*** Begin section ***

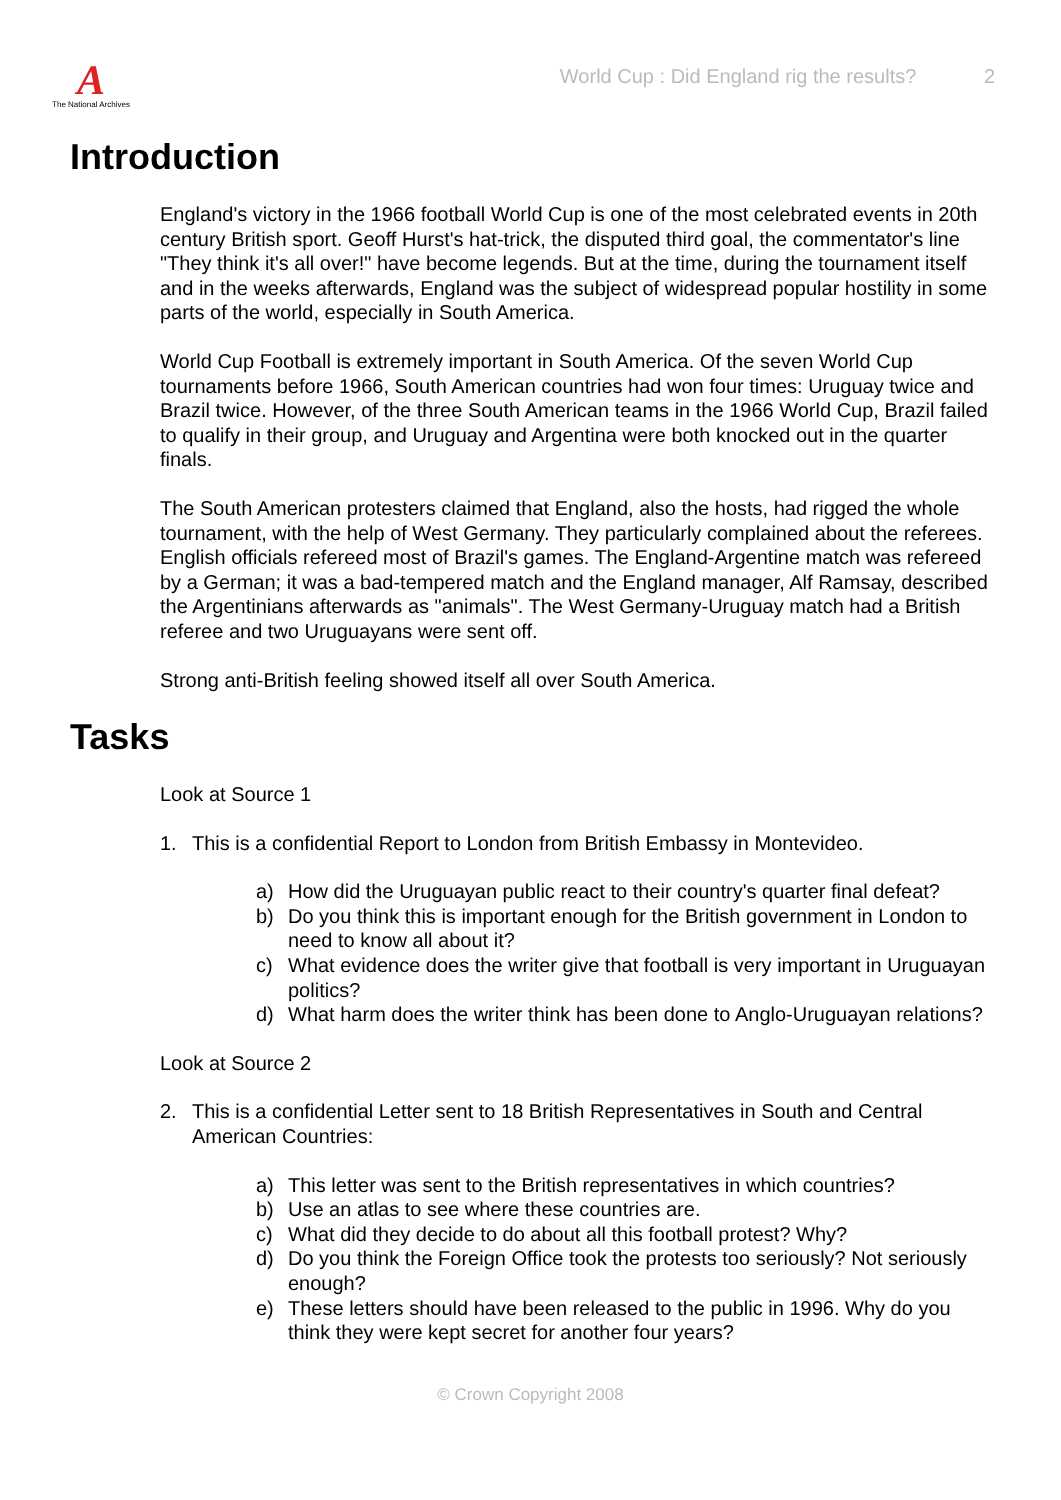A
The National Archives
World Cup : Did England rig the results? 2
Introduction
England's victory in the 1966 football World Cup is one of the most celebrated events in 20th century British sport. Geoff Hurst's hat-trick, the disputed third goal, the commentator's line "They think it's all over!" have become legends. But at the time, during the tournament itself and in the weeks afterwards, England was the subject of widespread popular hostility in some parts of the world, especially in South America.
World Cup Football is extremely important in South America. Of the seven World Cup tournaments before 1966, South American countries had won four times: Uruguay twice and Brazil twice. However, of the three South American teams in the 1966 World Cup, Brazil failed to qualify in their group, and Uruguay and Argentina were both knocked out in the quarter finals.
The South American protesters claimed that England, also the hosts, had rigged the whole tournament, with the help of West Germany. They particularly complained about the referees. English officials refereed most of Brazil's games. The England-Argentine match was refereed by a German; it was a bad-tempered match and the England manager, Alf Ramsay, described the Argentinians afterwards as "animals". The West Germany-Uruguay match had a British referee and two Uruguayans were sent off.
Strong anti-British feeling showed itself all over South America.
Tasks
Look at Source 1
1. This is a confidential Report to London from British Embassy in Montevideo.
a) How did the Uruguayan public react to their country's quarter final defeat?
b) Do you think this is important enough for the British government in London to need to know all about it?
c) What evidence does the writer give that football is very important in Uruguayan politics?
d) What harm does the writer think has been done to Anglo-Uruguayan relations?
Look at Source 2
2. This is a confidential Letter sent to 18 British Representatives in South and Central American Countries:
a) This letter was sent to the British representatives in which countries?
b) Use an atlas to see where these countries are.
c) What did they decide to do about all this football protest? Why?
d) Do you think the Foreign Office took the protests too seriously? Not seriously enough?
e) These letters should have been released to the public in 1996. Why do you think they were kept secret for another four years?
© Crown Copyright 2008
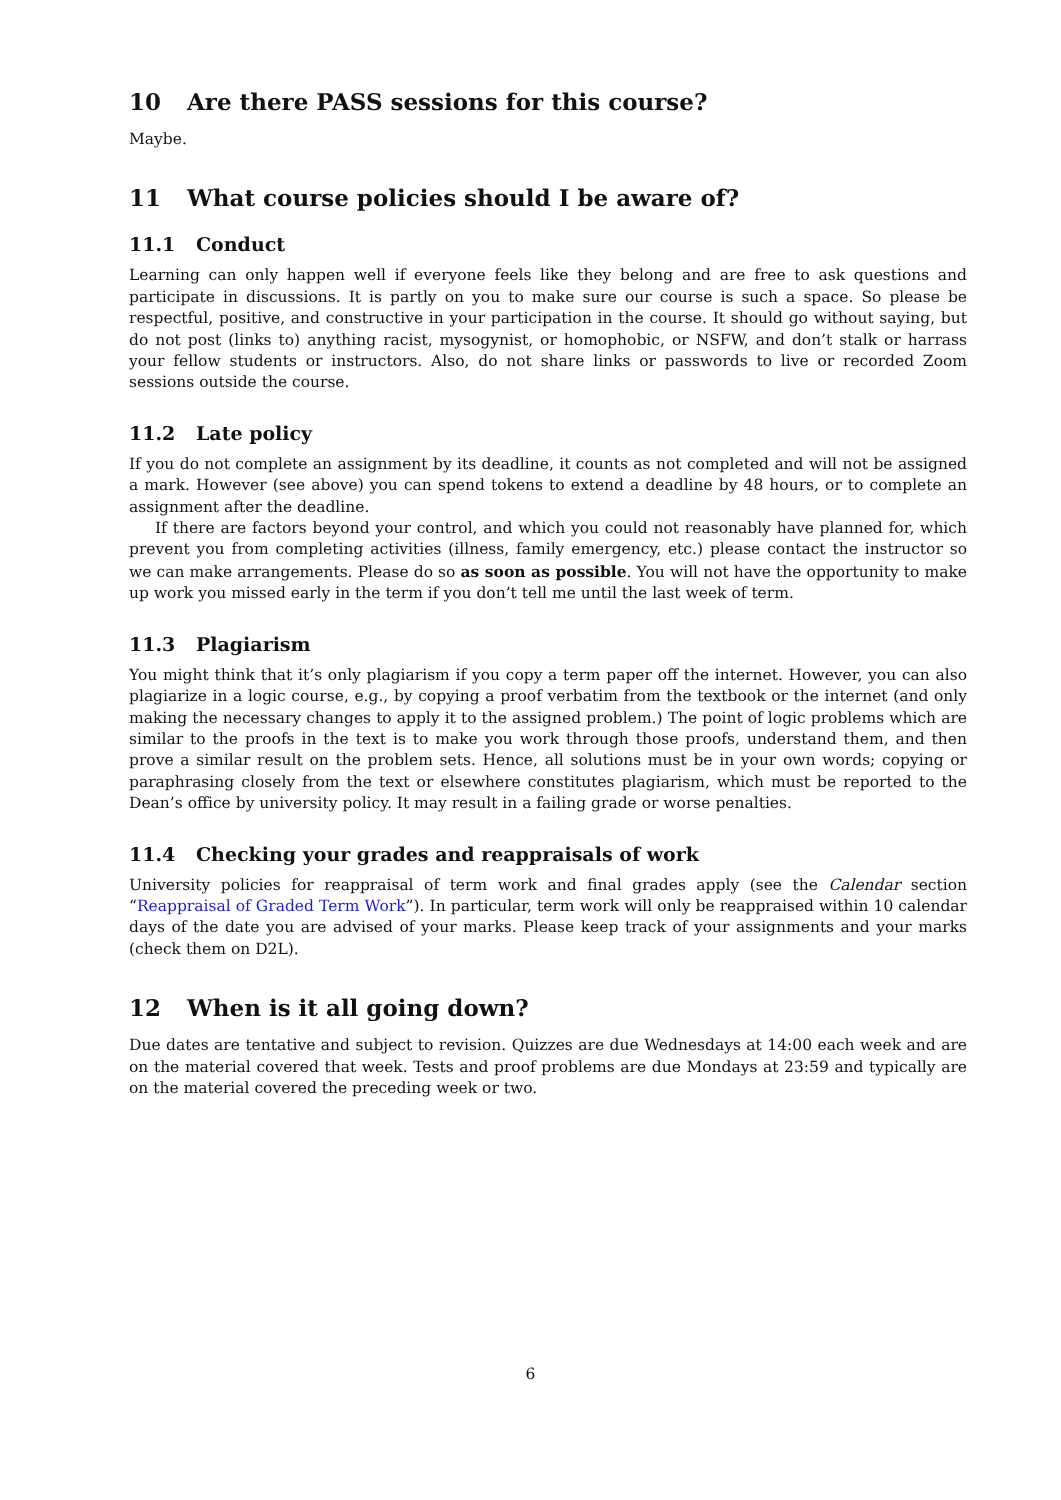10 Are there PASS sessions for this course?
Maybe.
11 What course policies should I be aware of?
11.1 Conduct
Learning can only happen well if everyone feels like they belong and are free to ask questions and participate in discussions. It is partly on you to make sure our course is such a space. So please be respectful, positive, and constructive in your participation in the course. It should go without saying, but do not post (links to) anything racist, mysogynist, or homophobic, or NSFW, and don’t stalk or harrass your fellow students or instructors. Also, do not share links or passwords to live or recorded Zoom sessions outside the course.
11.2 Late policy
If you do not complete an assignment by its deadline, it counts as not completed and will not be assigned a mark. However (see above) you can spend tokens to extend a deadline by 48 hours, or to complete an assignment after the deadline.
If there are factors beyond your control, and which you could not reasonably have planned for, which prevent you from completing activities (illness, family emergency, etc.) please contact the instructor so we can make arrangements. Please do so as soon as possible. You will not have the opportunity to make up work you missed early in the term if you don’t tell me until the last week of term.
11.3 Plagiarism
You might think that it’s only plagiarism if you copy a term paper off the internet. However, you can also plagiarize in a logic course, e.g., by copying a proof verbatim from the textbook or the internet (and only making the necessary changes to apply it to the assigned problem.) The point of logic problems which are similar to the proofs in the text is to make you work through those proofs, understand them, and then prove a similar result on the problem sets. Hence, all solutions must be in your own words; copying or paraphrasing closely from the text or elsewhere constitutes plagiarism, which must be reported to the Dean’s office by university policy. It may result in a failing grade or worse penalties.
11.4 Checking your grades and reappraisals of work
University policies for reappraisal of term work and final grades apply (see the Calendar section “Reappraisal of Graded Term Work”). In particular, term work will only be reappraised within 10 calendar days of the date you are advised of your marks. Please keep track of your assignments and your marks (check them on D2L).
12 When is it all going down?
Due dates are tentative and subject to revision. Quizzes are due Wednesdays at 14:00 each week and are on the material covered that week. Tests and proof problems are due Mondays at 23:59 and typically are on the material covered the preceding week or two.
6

*** End section ***

## Task brief:
Extract from the listing above the lines between the line containing "11.2 Late policy" and the line containing "If you do not", keeping both of those lines. Output nothing else.

## The completed task:
11.2 Late policy
If you do not complete an assignment by its deadline, it counts as not completed and will not be assigned a mark. However (see above) you can spend tokens to extend a deadline by 48 hours, or to complete an assignment after the deadline.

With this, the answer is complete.